» RECORDS FOR THIS TASK
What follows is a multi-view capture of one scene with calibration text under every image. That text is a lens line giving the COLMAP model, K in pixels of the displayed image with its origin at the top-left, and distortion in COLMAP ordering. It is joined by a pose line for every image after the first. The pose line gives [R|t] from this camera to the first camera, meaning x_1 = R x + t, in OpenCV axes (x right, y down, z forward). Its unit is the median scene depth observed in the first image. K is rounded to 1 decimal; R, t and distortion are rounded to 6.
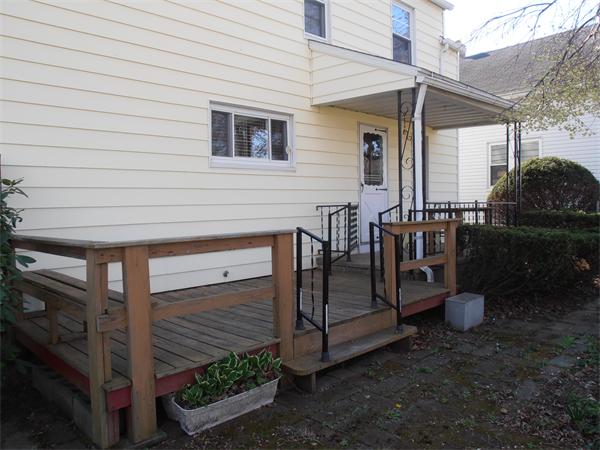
lens RADIAL K [[478.0, 0, 299.7], [0, 478.0, 224.2], [0, 0, 1]] dist [-0.028889, 0.008442]
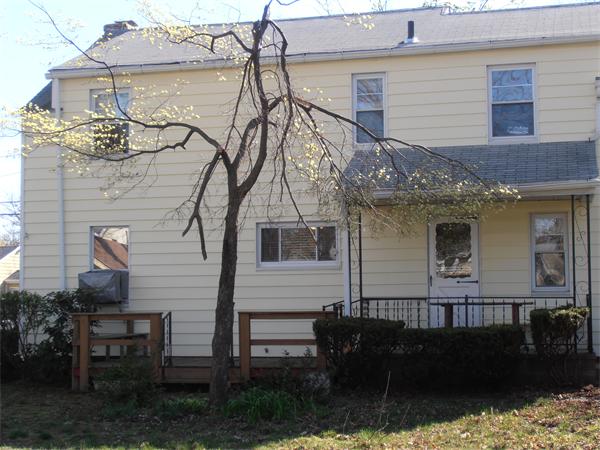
lens RADIAL K [[1028.5, 0, 299.4], [0, 1028.5, 224.0], [0, 0, 1]] dist [-0.074310, 0.000000]
pose [[0.562882, -0.051929, -0.824904, 2.214863], [-0.034024, 0.995723, -0.085900, -0.003061], [0.825836, 0.076418, 0.558708, -0.534665]]
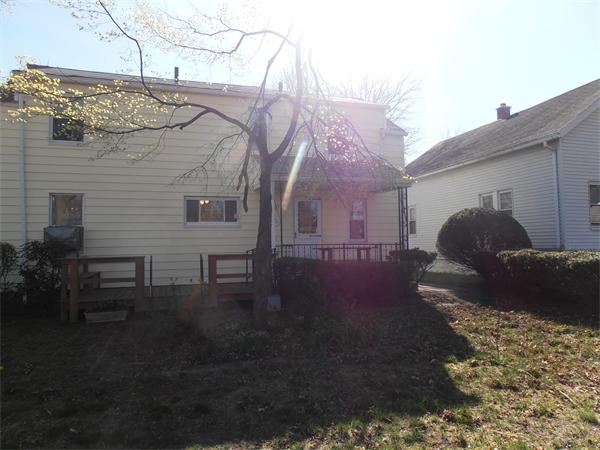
lens RADIAL K [[419.8, 0, 301.8], [0, 419.8, 229.8], [0, 0, 1]] dist [-0.021319, -0.002459]
pose [[0.902133, -0.016013, -0.431160, 1.001430], [-0.015416, 0.997477, -0.069301, 0.007400], [0.431182, 0.069165, 0.899610, -0.390690]]
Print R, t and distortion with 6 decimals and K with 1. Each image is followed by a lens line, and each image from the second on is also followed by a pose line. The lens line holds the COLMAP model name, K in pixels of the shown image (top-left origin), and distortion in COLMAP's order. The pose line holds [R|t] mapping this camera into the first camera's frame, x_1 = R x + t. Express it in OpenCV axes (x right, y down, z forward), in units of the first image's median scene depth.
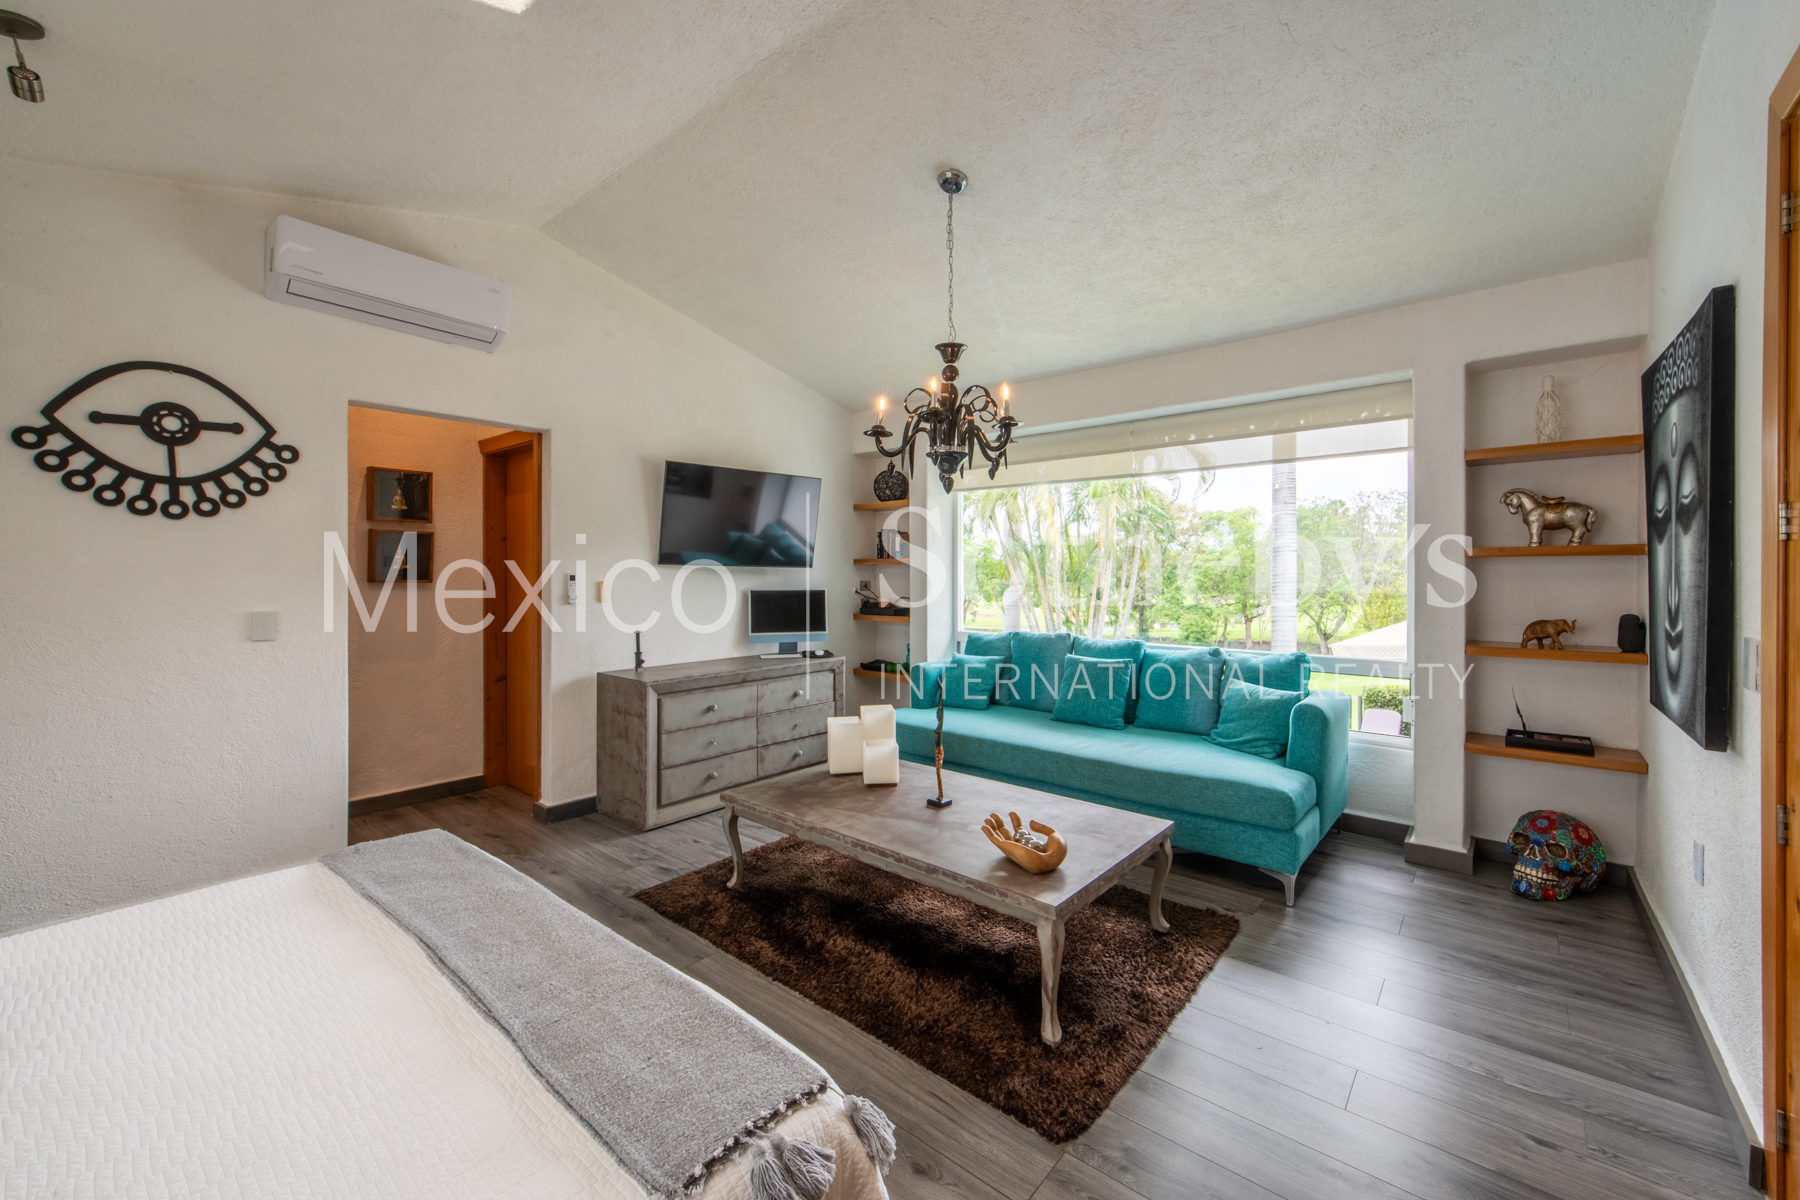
lens RADIAL K [[714.7, 0, 892.0], [0, 714.7, 579.8], [0, 0, 1]] dist [-0.000367, -0.000034]
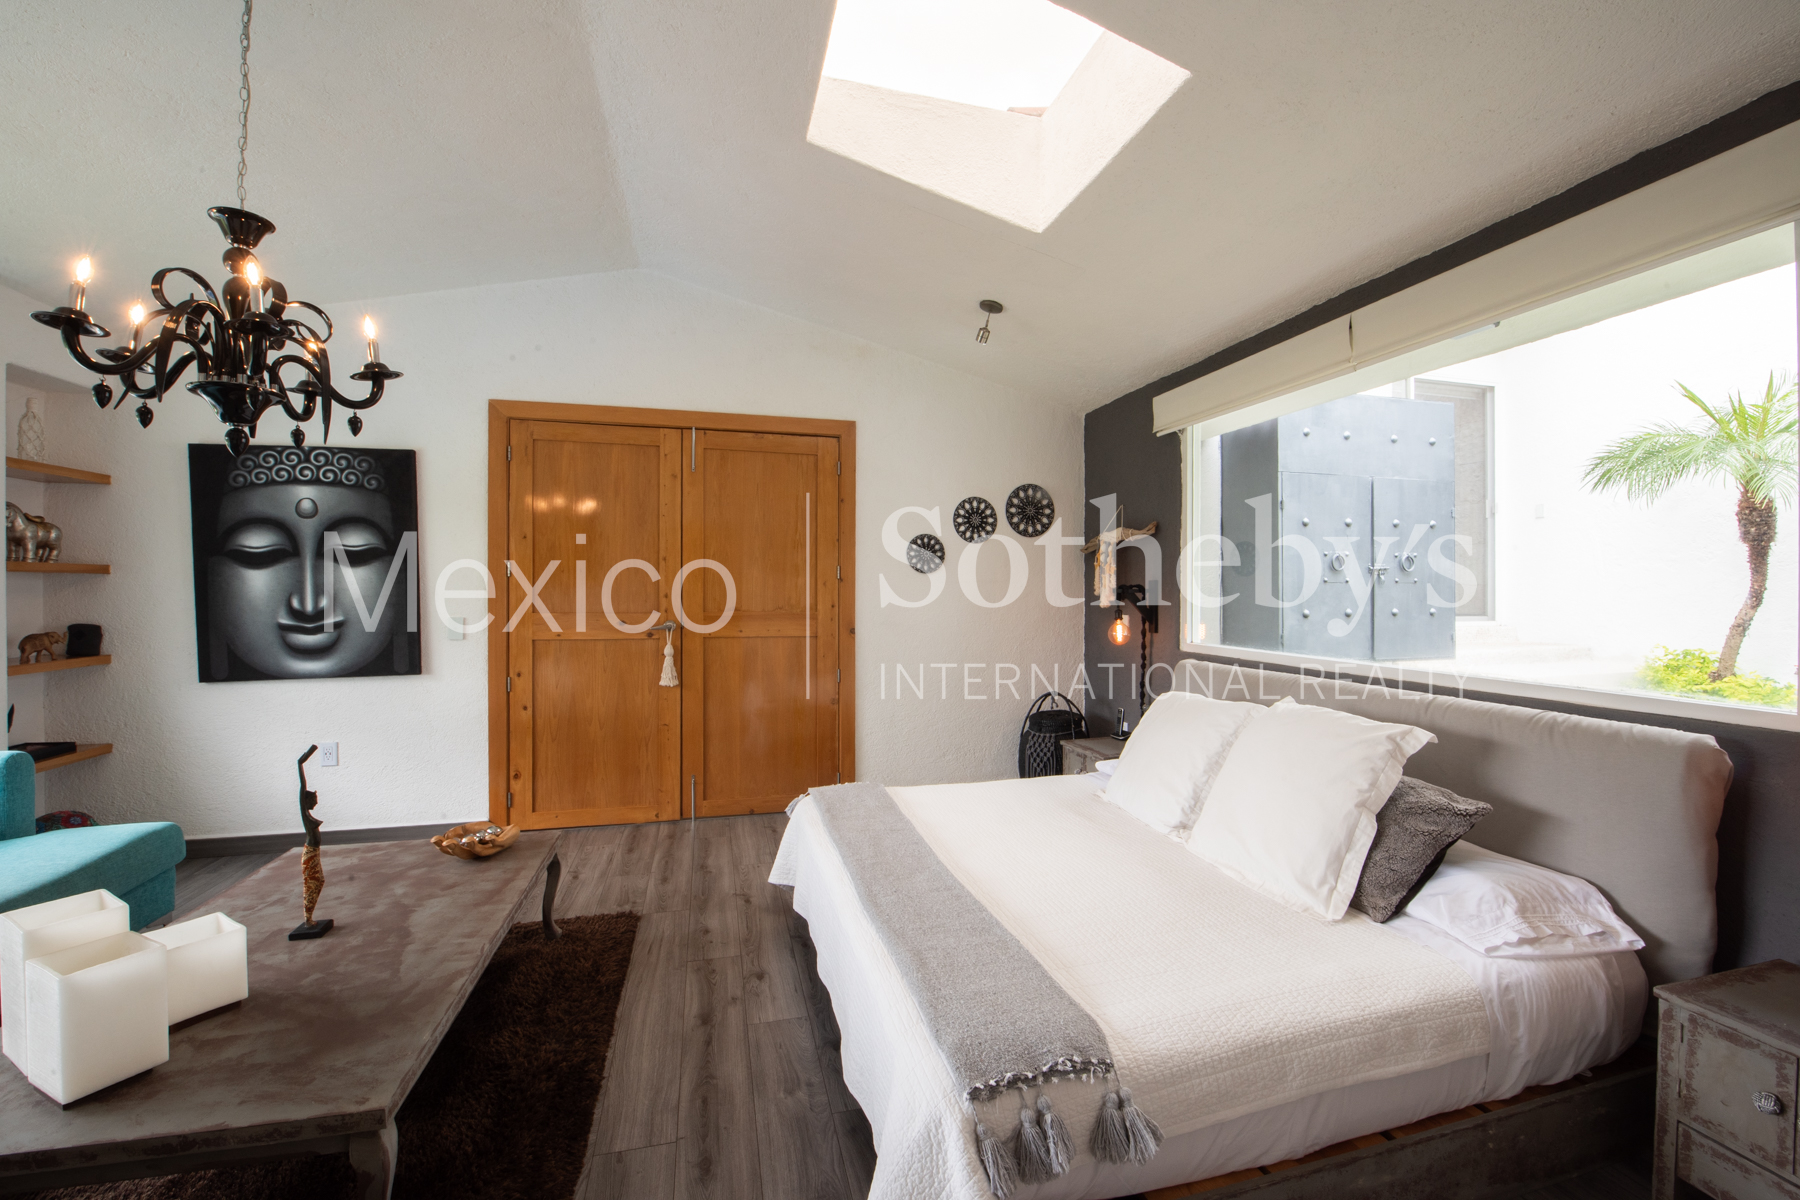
lens RADIAL K [[777.7, 0, 902.5], [0, 777.7, 592.1], [0, 0, 1]] dist [-0.001152, -0.000403]
pose [[-0.817634, -0.007529, 0.575690, -0.839077], [0.001511, 0.999883, 0.015222, -0.021181], [-0.575737, 0.013316, -0.817527, 1.317147]]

» ASSIGNED TASK
Leave the pictures out, and transcribe each of the records exactly.

» EXERCISE RESULT
What follows is a multi-view capture of one scene with calibration text under every image. That text is a lens line giving the COLMAP model, K in pixels of the displayed image with its origin at the top-left, and distortion in COLMAP ordering. It is joined by a pose line for every image after the first. The pose line gives [R|t] from this camera to the first camera, meaning x_1 = R x + t, in OpenCV axes (x right, y down, z forward). Its unit is the median scene depth observed in the first image. K is rounded to 1 decimal; R, t and distortion are rounded to 6.
lens RADIAL K [[478.0, 0, 299.7], [0, 478.0, 224.2], [0, 0, 1]] dist [-0.028889, 0.008442]
lens RADIAL K [[1028.5, 0, 299.4], [0, 1028.5, 224.0], [0, 0, 1]] dist [-0.074310, 0.000000]
pose [[0.562882, -0.051929, -0.824904, 2.214863], [-0.034024, 0.995723, -0.085900, -0.003061], [0.825836, 0.076418, 0.558708, -0.534665]]
lens RADIAL K [[419.8, 0, 301.8], [0, 419.8, 229.8], [0, 0, 1]] dist [-0.021319, -0.002459]
pose [[0.902133, -0.016013, -0.431160, 1.001430], [-0.015416, 0.997477, -0.069301, 0.007400], [0.431182, 0.069165, 0.899610, -0.390690]]
Print R, t and distortion with 6 decimals and K with 1. Each image is followed by a lens line, and each image from the second on is also followed by a pose line. The lens line holds the COLMAP model name, K in pixels of the shown image (top-left origin), and distortion in COLMAP's order. The pose line holds [R|t] mapping this camera into the first camera's frame, x_1 = R x + t. Express it in OpenCV axes (x right, y down, z forward), in units of the first image's median scene depth.
lens RADIAL K [[714.7, 0, 892.0], [0, 714.7, 579.8], [0, 0, 1]] dist [-0.000367, -0.000034]
lens RADIAL K [[777.7, 0, 902.5], [0, 777.7, 592.1], [0, 0, 1]] dist [-0.001152, -0.000403]
pose [[-0.817634, -0.007529, 0.575690, -0.839077], [0.001511, 0.999883, 0.015222, -0.021181], [-0.575737, 0.013316, -0.817527, 1.317147]]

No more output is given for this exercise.